NVIDIA is looking for an engineer to support NVIDIA's GPU accelerated platforms in AI Factories by working directly with customers to resolve hardware platform issues and AI/ML workloads on rack-scale platforms, and contribute to products and software tooling.
Requirements
- At least 5+ years of engineering experience with multi-GPU platforms
- Strong system software (firmware, BIOS, kernel, driver, operating system) expertise
- Solid understanding of Linux and the ability to analyze, optimize, and customize Linux environments for AI/ML workloads.
- Containerized solutions experience with Docker, Kubernetes, Slurm
- Proficient in C/C++ programming of platform OS, firmware, BIOS, kernel, drivers
- Proficient in Python programming with the ability to build custom tools
- Background with parallel programming or GPU acceleration (e.g., CUDA)
Responsibilities
- Provide direct support to our NVIDIA Enterprise customers and work to answer questions, reproduce, resolve, or advance customer issues.
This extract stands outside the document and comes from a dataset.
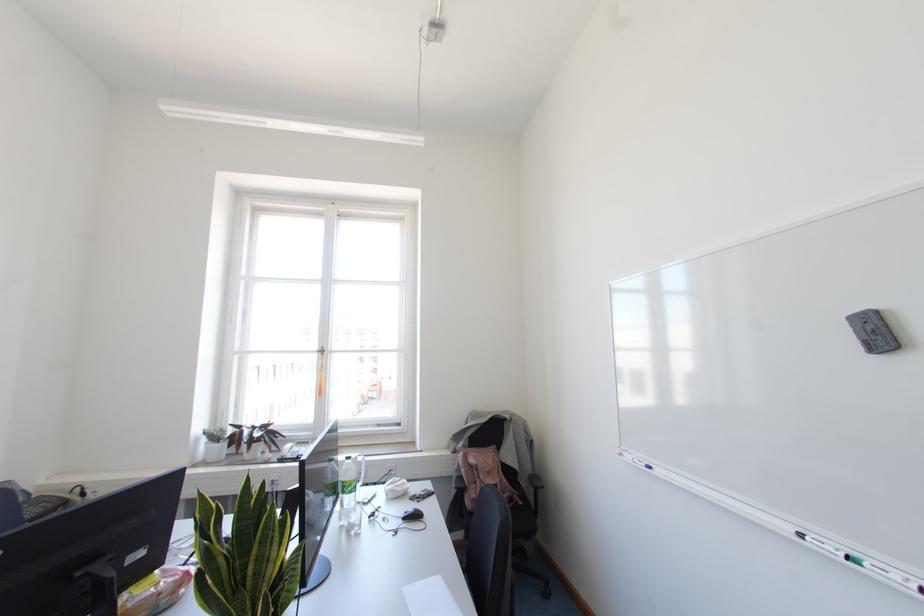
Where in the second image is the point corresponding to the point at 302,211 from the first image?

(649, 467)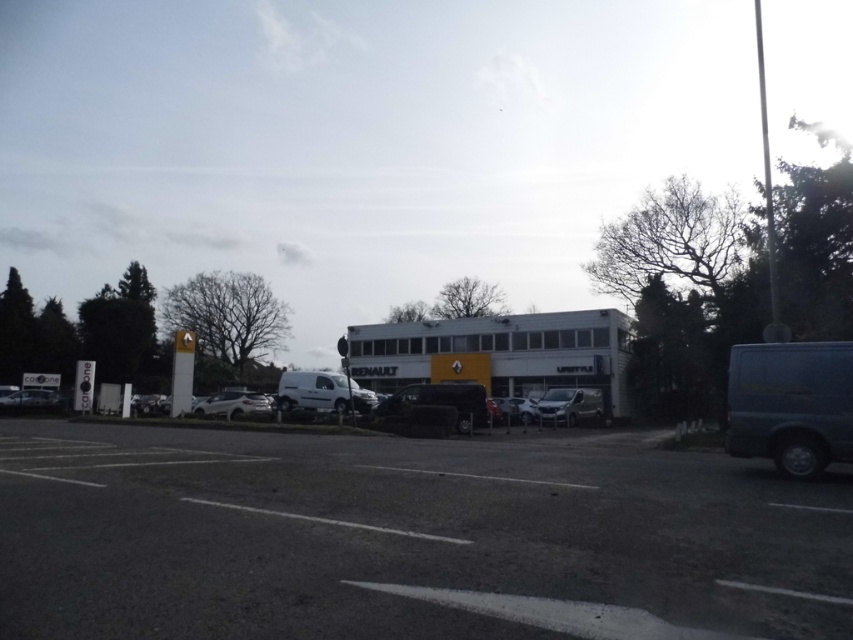
Question: Is dark asphalt parking lot at center thinner than satin silver van at center?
- Work with engineering teams on customer issues, providing logs, reproduction information, and other triage information.
- Create/update product and/or support tools.
- Take ownership and drive customer issues from inception to resolution.
- Document customer interactions and better enhance our knowledge base.
- Develop features and tools as part of solution engineering efforts to support NVIDIA technologies
Other
- Occasional work on weekends and holidays to support customers
- Professional-level communication skills, including adjusting communication to the technical level of the audience, and staying calm and focused in negative situations.
- Excellent follow-up and organizational skills, with a passion or love for solving problems.
- Minimum of a BS in Computer Engineering, Electrical Engineering, or equivalent experience.
- Applications for this job will be accepted at least until September 19, 2025.